Quote Originally Posted by OngBonga View Post
observed = measured
In this context, yes.

Quote Originally Posted by OngBonga View Post
The act of measuring changes the initial conditions. Of course there will yield two different results based on whether or not it was observed. That's not spooky, it's totally intuitive. How do you "meausre" the velocity and location of a particle? Or, more to the point, how do you do this accurately without altering its trajectory and thus changing the conditions? Hint - you can't, see "uncertainty prinicple".
This is measurement uncertainty and it is a separate problem than quantum uncertainty laid out in the uncertainty principle.

Measurement uncertainty is a common problem. Consider measuring your car's tire's pressure. By attaching the pressure gauge to the tire, you obtain a reading by releasing some of the pressure into the tire pressure gauge. You cannot measure the pressure with that gauge without altering the pressure you're trying to measure.

This applies to quantum particles, too, but it is NOT the uncertainty principle.

The uncertainty principle says that, even with "perfect" measurement devices, you still cannot simultaneously measure the position and momentum of something to arbitrarily high precision. Those properties DON'T SIMULTANEOUSLY EXIST IN THE UNIVERSE for any particle... because particles are waves, and waves have this property.

Quote Originally Posted by OngBonga View Post
The double slit experiment can be explained by pilot wave theory. I'm not sure what to make of it all, but the basic gist is every particle has an associated wave, and the wave essentially carves out a geomoetric path for the particle to follow.
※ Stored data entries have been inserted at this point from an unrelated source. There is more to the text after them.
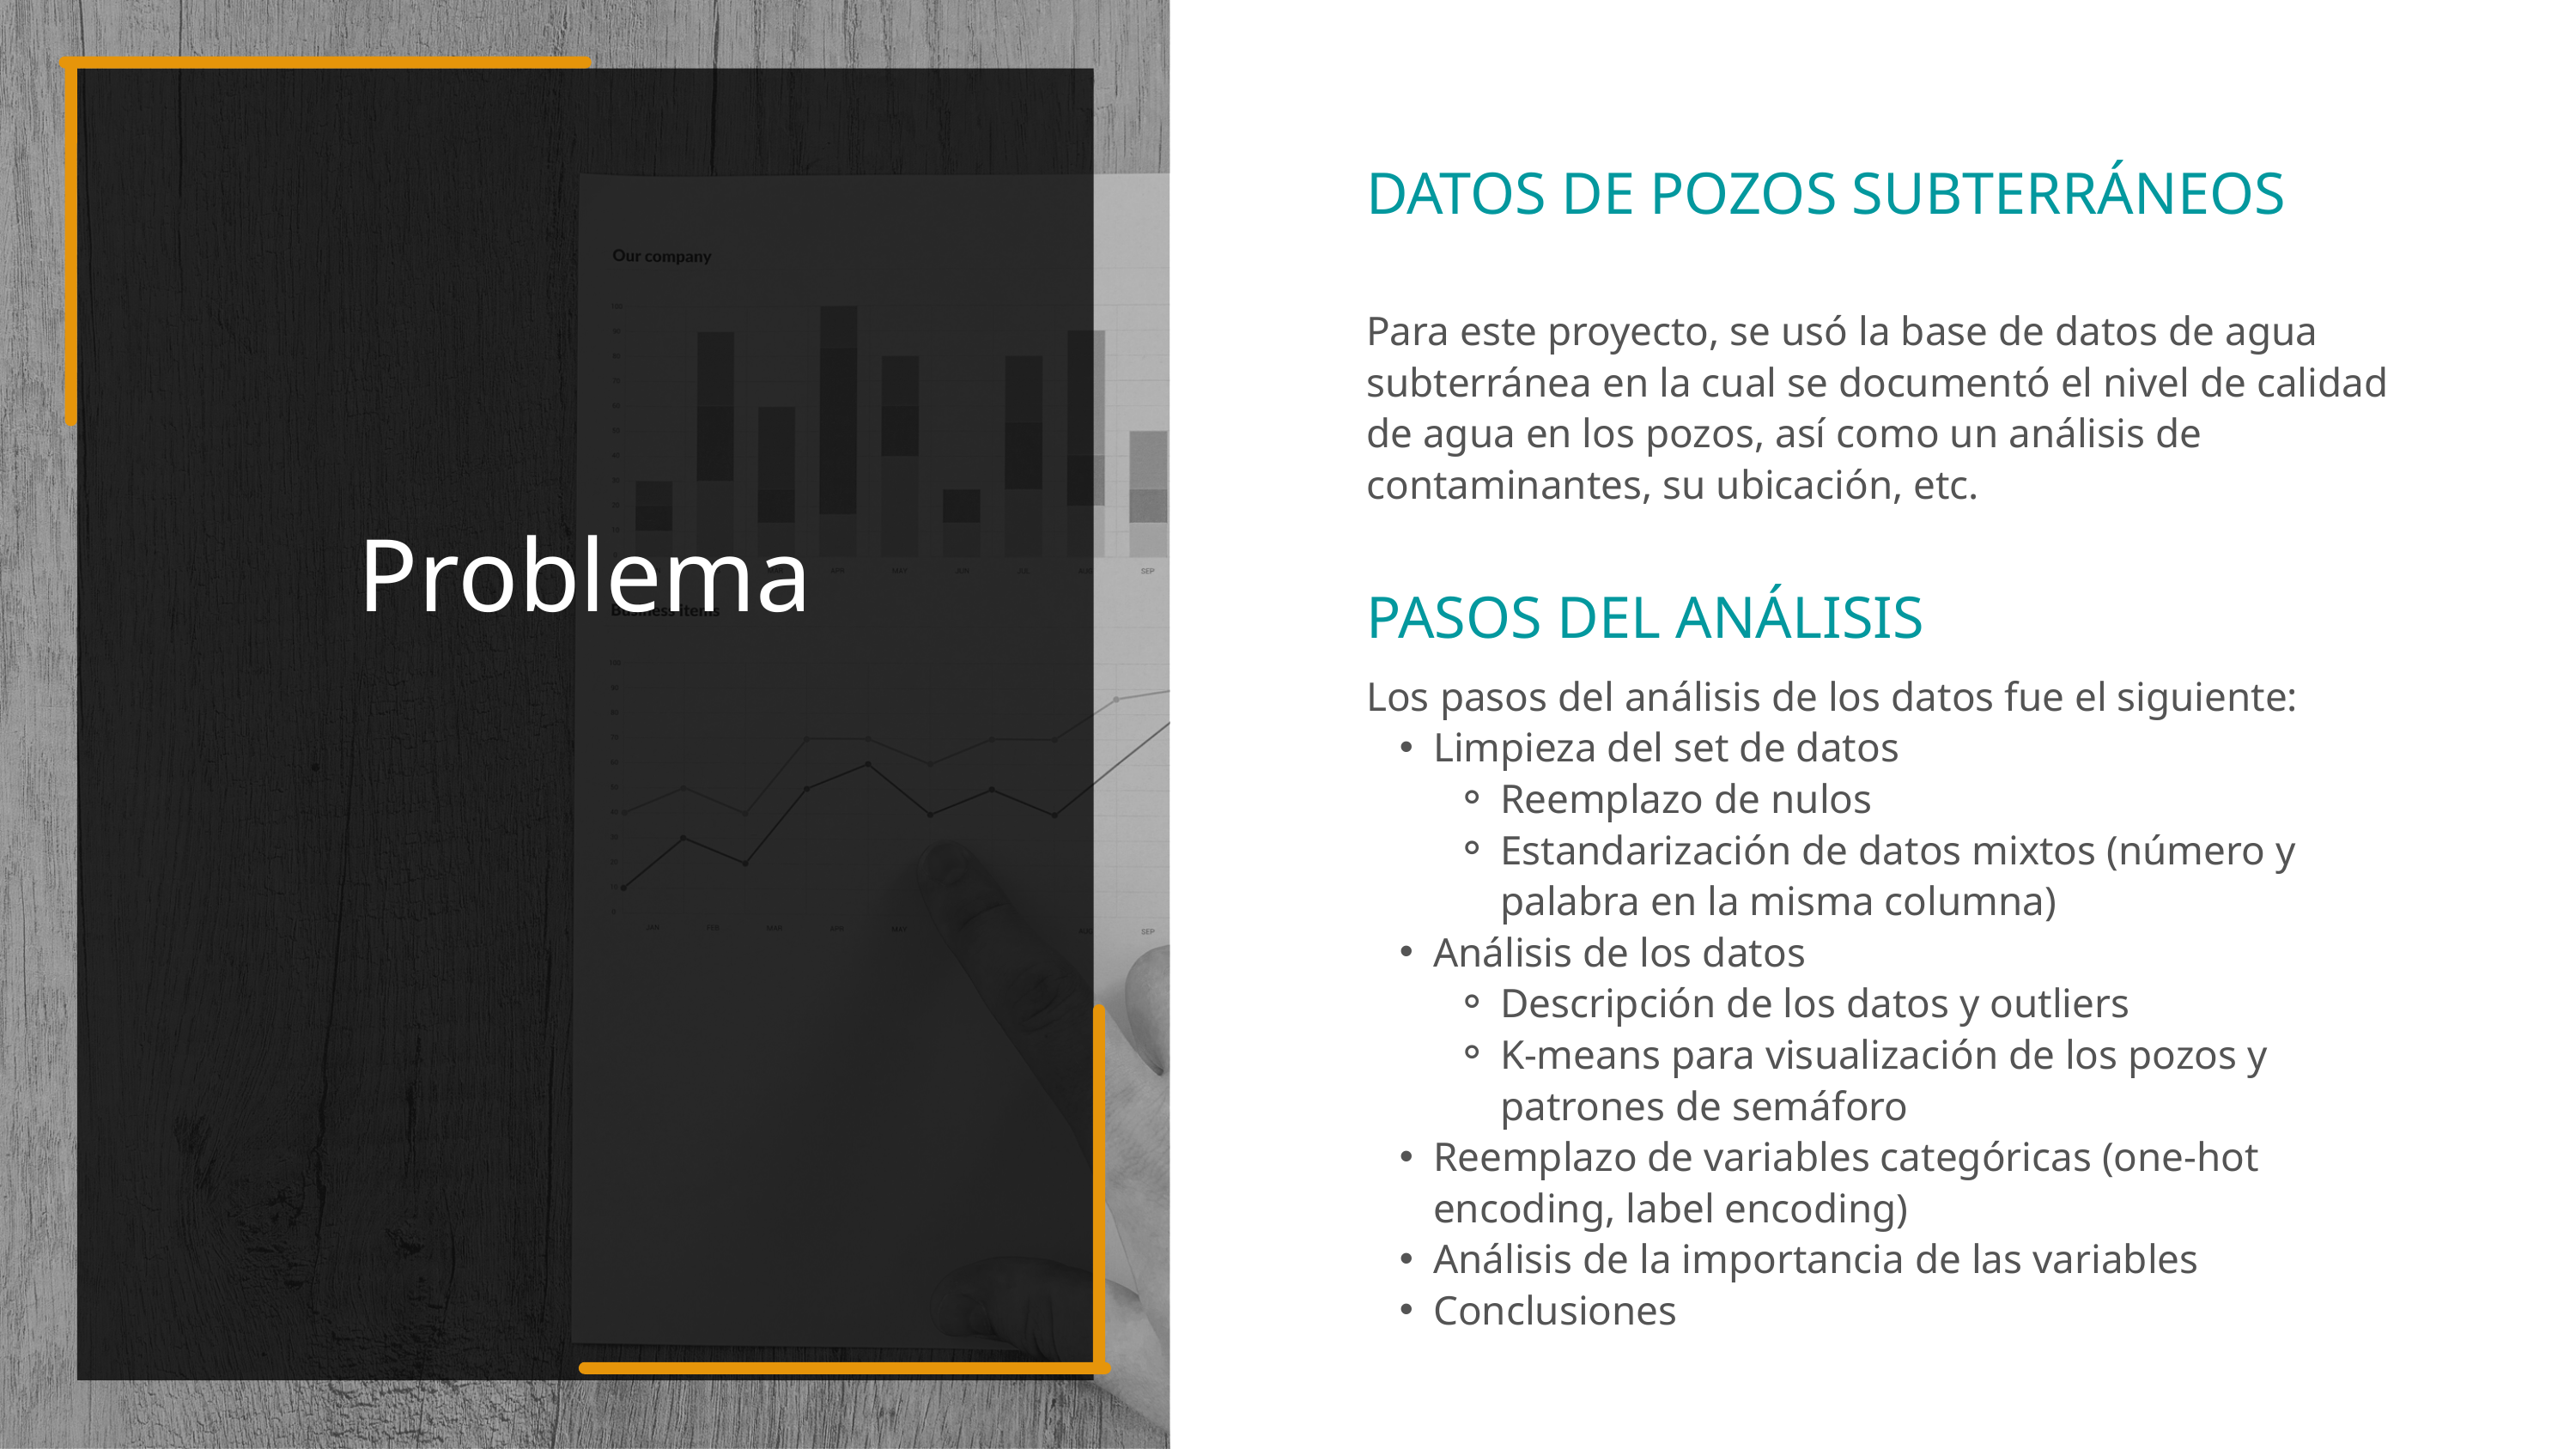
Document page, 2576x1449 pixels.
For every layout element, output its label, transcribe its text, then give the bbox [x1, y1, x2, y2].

text_box PASOS DEL ANÁLISIS [1366, 574, 2432, 650]
text_box DATOS DE POZOS SUBTERRÁNEOS [1366, 150, 2432, 226]
text_box Los pasos del análisis de los datos fue el siguiente: Limpieza del set de datos Reemplazo de nulos Estandarización de datos mixtos (número y palabra en la misma columna) Análisis de los datos Descripción de los datos y outliers K-means para visualización de los pozos y patrones de semáforo Reemplazo de variables categóricas (one-hot encoding, label encoding) Análisis de la importancia de las variables Conclusiones [1366, 667, 2432, 1333]
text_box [0, 0, 1170, 1449]
text_box Para este proyecto, se usó la base de datos de agua subterránea en la cual se documentó el nivel de calidad de agua en los pozos, así como un análisis de contaminantes, su ubicación, etc. [1366, 302, 2432, 507]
The trajectory of the particle is determined by its initial conditions, at least until we try to measure it, thus changing its trajectory.
That pilot wave is the imaginary portion to the solutions of Schroedinger's Wave Equation. Particle wave functions are complex-valued. To determine probabilities of observing certain properties of a particle, you square the wave function and integrate over some domain. The squaring eliminates all negative and complex values from the result, making them neatly measurable predictions.

There is no known way to measure a complex-valued wave, and the pilot wave theory is predicated on these imaginary solutions directing the particles' apparently random motions in deterministic ways. It's a comfortable view, but not falsifiable by any known means, so not, strictly speaking, science.